» **What the exercise asks**:
Below are the records; give again exactly the lines from the one containing "ando Google Colab, para" through the one containing "Возобновляйте нанесение средства", leaving out pictures.

» **Data extracts**:
====

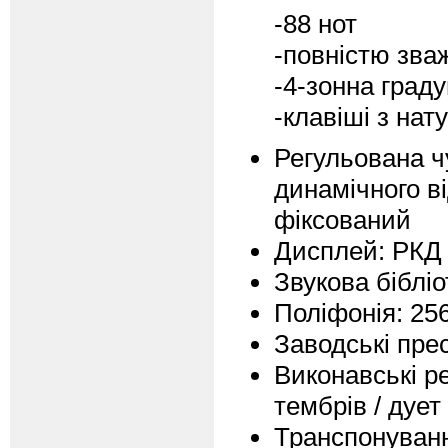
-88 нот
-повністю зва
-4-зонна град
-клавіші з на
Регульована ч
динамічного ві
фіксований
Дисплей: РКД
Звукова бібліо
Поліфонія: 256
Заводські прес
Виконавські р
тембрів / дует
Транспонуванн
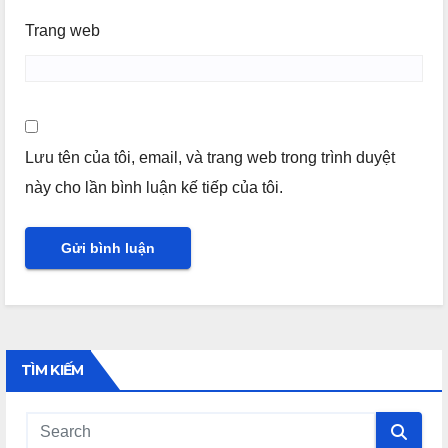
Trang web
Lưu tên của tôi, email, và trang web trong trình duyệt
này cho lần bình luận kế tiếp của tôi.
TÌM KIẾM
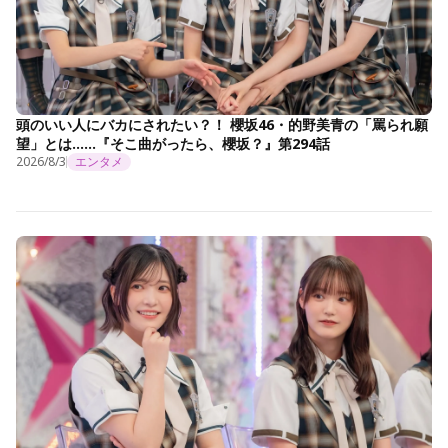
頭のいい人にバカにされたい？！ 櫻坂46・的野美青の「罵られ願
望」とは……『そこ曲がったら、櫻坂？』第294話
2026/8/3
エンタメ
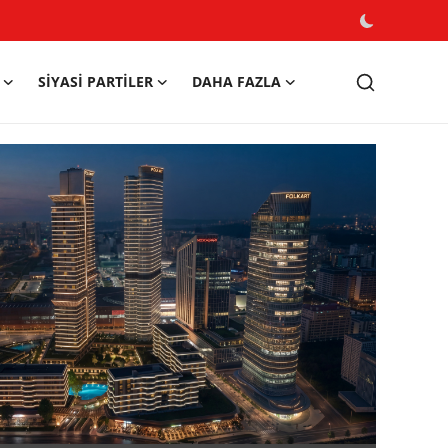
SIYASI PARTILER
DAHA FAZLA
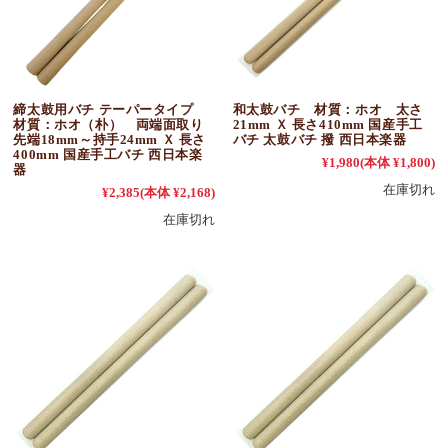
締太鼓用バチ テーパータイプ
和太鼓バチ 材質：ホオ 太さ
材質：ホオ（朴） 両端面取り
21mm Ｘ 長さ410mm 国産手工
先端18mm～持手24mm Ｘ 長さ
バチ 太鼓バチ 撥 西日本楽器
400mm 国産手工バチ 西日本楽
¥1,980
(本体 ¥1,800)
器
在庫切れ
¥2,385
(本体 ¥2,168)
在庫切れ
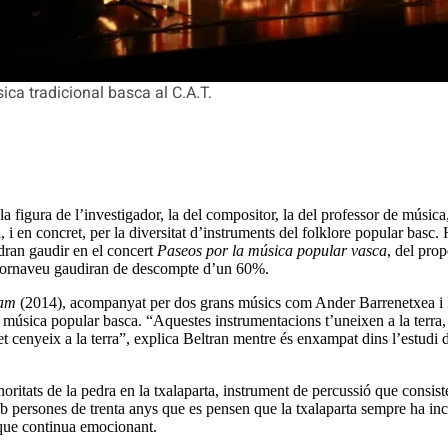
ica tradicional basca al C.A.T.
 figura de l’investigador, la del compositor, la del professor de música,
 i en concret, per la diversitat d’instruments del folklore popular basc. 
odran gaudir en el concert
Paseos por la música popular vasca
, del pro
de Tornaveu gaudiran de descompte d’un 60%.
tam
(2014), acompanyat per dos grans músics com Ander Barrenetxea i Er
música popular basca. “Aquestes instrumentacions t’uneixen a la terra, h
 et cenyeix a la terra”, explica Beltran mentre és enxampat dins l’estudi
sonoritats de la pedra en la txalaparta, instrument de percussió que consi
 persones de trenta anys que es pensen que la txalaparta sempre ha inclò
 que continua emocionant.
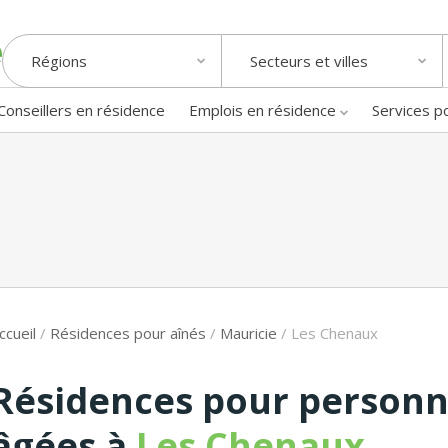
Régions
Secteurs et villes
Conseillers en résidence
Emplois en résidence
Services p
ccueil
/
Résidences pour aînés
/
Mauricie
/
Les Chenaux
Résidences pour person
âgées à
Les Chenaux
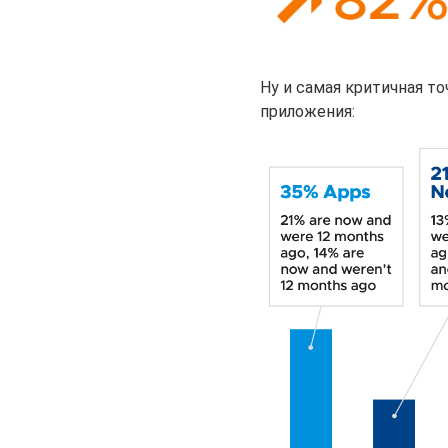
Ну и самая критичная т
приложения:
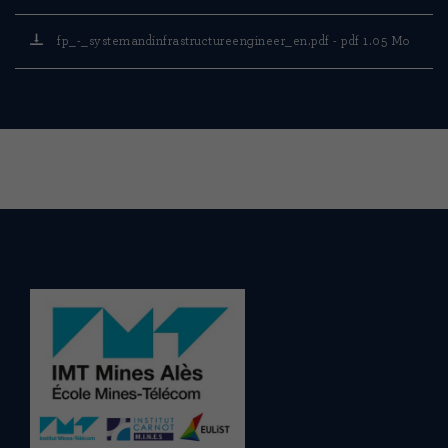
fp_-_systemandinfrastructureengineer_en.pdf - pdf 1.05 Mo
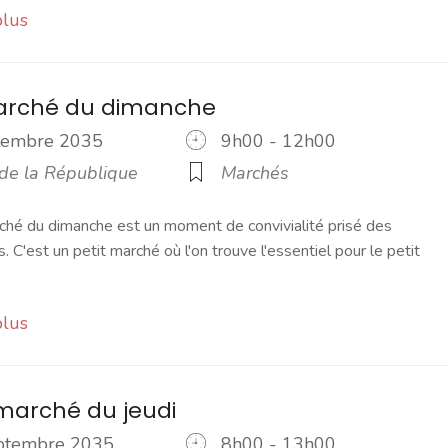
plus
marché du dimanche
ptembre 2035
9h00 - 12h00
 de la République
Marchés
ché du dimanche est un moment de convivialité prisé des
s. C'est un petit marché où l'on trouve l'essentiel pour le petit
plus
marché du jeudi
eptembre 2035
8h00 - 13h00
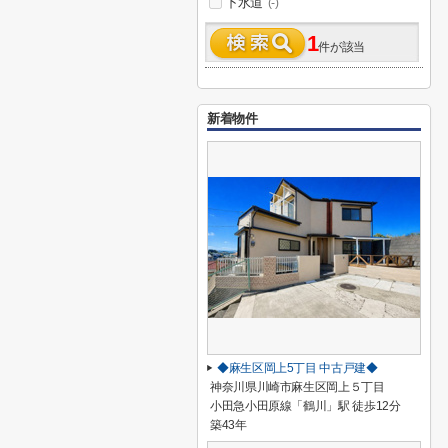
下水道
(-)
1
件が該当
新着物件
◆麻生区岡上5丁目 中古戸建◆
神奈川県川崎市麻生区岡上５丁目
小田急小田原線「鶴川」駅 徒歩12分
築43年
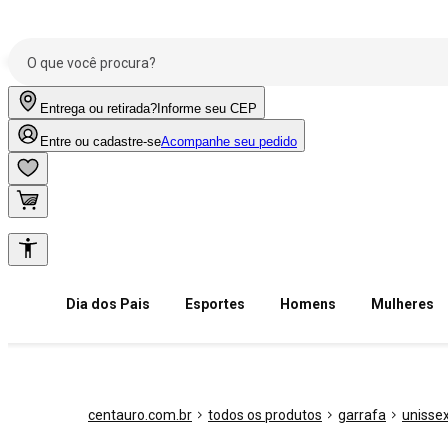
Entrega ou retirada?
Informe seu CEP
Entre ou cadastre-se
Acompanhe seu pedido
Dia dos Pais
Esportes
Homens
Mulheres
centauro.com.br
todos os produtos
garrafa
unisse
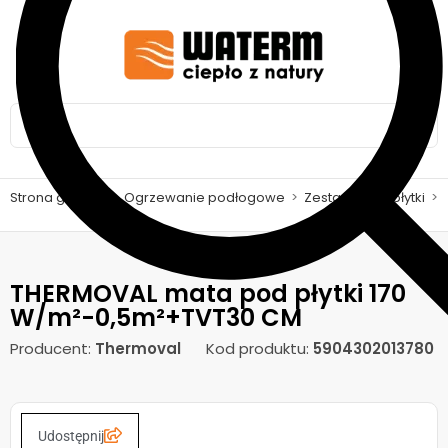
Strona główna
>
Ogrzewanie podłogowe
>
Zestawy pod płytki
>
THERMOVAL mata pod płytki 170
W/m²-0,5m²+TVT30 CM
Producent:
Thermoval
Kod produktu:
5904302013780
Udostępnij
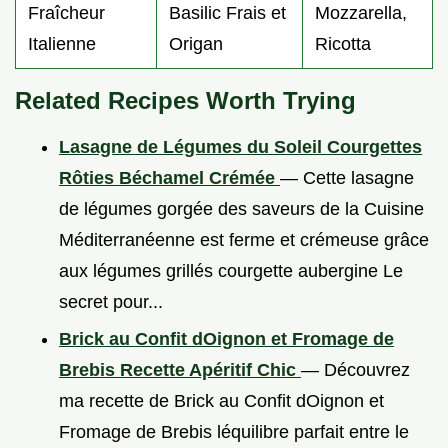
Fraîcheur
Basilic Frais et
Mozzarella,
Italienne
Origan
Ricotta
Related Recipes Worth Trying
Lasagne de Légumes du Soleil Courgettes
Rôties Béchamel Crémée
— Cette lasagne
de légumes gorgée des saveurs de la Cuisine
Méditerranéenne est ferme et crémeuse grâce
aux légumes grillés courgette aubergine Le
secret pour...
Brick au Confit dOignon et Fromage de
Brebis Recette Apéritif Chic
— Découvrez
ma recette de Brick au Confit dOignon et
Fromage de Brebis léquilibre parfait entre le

====

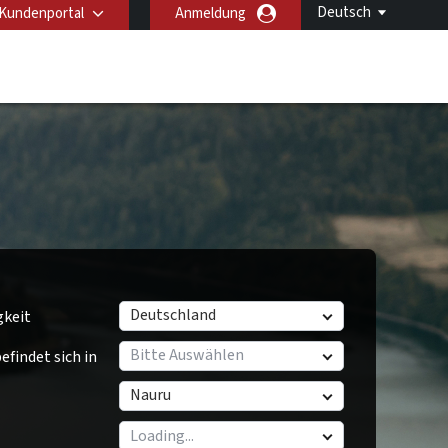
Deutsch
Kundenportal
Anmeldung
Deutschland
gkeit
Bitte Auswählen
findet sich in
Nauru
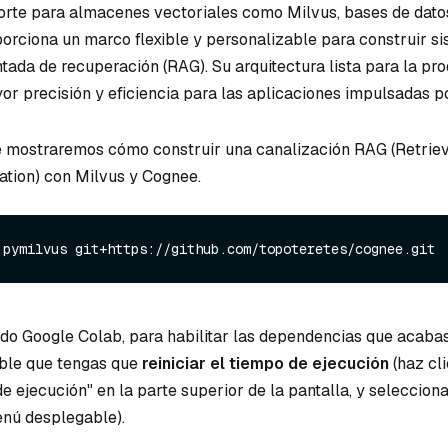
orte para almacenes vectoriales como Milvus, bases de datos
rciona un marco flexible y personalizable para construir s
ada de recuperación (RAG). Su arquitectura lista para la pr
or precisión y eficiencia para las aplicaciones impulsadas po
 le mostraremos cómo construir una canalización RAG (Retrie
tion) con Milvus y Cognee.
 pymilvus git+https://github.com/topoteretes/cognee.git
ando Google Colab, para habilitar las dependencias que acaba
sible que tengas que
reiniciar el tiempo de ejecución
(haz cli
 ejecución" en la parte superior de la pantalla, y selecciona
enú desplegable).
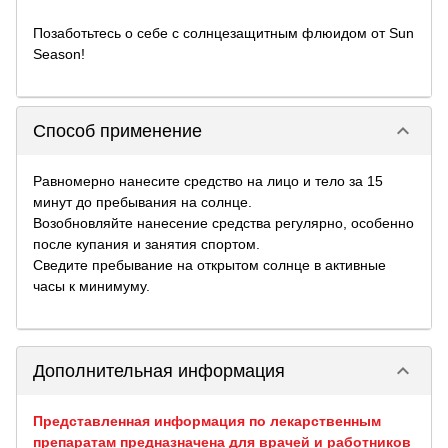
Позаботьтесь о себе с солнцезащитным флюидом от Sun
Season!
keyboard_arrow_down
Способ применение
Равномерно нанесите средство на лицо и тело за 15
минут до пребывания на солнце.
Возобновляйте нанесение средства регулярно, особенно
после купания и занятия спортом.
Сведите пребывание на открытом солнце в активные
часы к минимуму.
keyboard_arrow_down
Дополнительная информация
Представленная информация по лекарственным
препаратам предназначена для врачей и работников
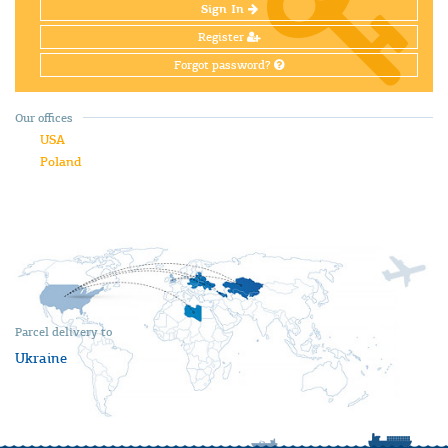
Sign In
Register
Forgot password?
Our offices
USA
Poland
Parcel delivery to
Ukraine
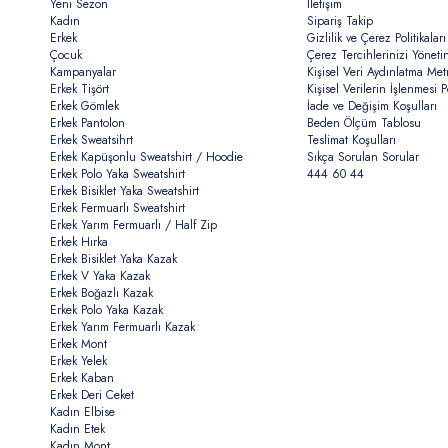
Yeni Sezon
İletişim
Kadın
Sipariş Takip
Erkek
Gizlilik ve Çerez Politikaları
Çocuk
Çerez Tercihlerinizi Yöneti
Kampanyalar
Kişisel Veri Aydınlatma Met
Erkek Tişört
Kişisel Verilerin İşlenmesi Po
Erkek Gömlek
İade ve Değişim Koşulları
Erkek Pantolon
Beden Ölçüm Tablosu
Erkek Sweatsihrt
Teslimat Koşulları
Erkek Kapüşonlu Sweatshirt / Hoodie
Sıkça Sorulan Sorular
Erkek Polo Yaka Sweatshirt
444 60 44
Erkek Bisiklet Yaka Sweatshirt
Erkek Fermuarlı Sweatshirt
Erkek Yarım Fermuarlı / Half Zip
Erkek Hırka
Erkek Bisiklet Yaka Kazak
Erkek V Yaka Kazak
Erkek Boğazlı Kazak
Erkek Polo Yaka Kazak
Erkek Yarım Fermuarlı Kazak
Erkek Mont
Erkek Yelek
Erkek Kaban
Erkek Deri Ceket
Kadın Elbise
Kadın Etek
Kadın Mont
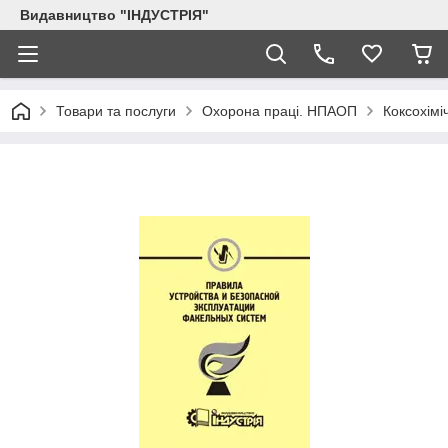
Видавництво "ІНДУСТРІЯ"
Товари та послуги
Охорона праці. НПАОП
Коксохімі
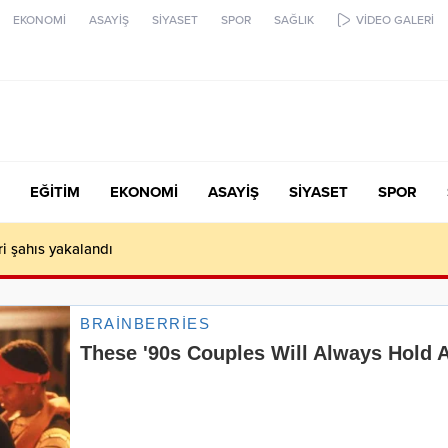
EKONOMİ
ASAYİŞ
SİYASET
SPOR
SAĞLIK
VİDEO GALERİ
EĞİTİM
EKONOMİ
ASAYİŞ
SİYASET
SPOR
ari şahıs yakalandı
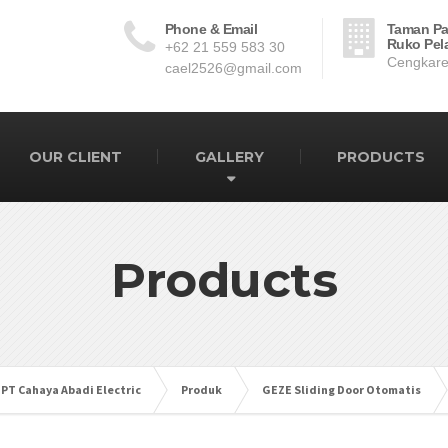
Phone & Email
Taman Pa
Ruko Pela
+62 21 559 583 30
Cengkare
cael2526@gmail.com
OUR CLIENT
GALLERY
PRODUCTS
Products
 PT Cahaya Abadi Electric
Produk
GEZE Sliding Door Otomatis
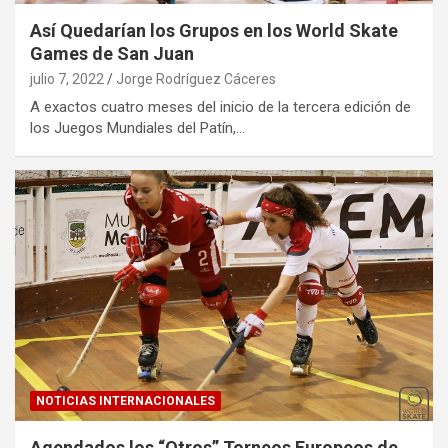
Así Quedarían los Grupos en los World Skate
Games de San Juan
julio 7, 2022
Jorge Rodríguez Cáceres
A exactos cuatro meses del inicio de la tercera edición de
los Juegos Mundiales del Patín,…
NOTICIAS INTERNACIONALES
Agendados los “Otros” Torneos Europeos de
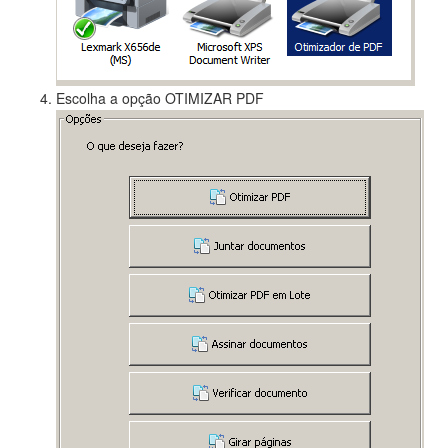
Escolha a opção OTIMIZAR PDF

====

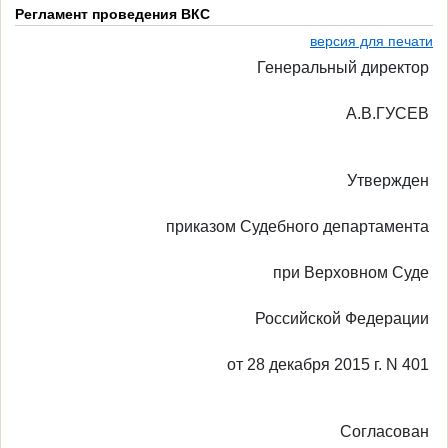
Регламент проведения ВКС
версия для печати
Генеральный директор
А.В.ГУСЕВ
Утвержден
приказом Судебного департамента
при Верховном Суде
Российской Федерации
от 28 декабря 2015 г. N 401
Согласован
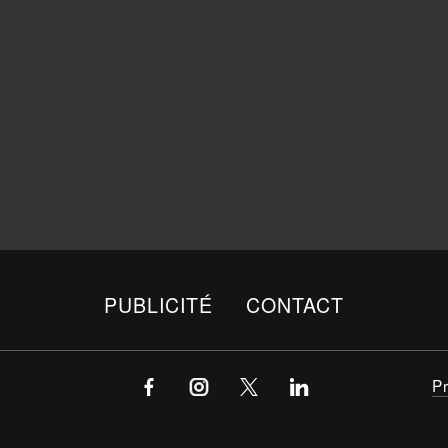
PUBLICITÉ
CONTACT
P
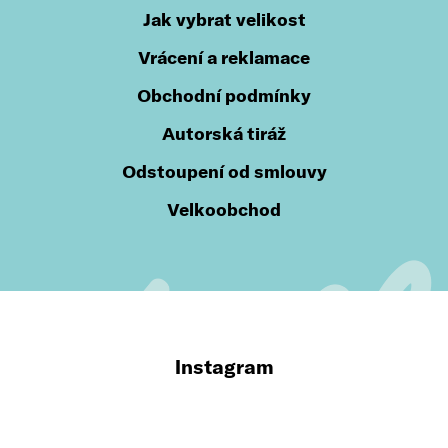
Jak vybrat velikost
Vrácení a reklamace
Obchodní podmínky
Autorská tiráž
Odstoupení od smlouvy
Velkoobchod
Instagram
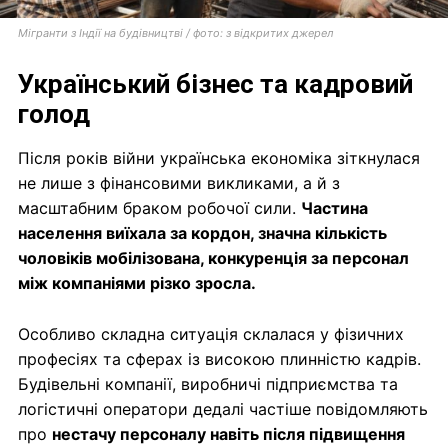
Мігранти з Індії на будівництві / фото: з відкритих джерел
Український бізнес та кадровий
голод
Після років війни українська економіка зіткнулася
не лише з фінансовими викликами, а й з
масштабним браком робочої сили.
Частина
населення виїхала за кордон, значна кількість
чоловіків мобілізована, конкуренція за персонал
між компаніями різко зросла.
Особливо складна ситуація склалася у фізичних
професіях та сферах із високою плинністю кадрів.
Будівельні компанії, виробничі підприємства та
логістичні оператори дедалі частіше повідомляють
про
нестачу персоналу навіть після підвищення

====

» **Output below**:
ando Google Colab, para habilitar las dependencias que acaba
sible que tengas que
reiniciar el tiempo de ejecución
(haz cli
 ejecución" en la parte superior de la pantalla, y selecciona
enú desplegable).
Позаботьтесь о себе с солнцезащитным флюидом от Sun
Season!
keyboard_arrow_down
Способ применение
Равномерно нанесите средство на лицо и тело за 15
минут до пребывания на солнце.
Возобновляйте нанесение средства регулярно, особенно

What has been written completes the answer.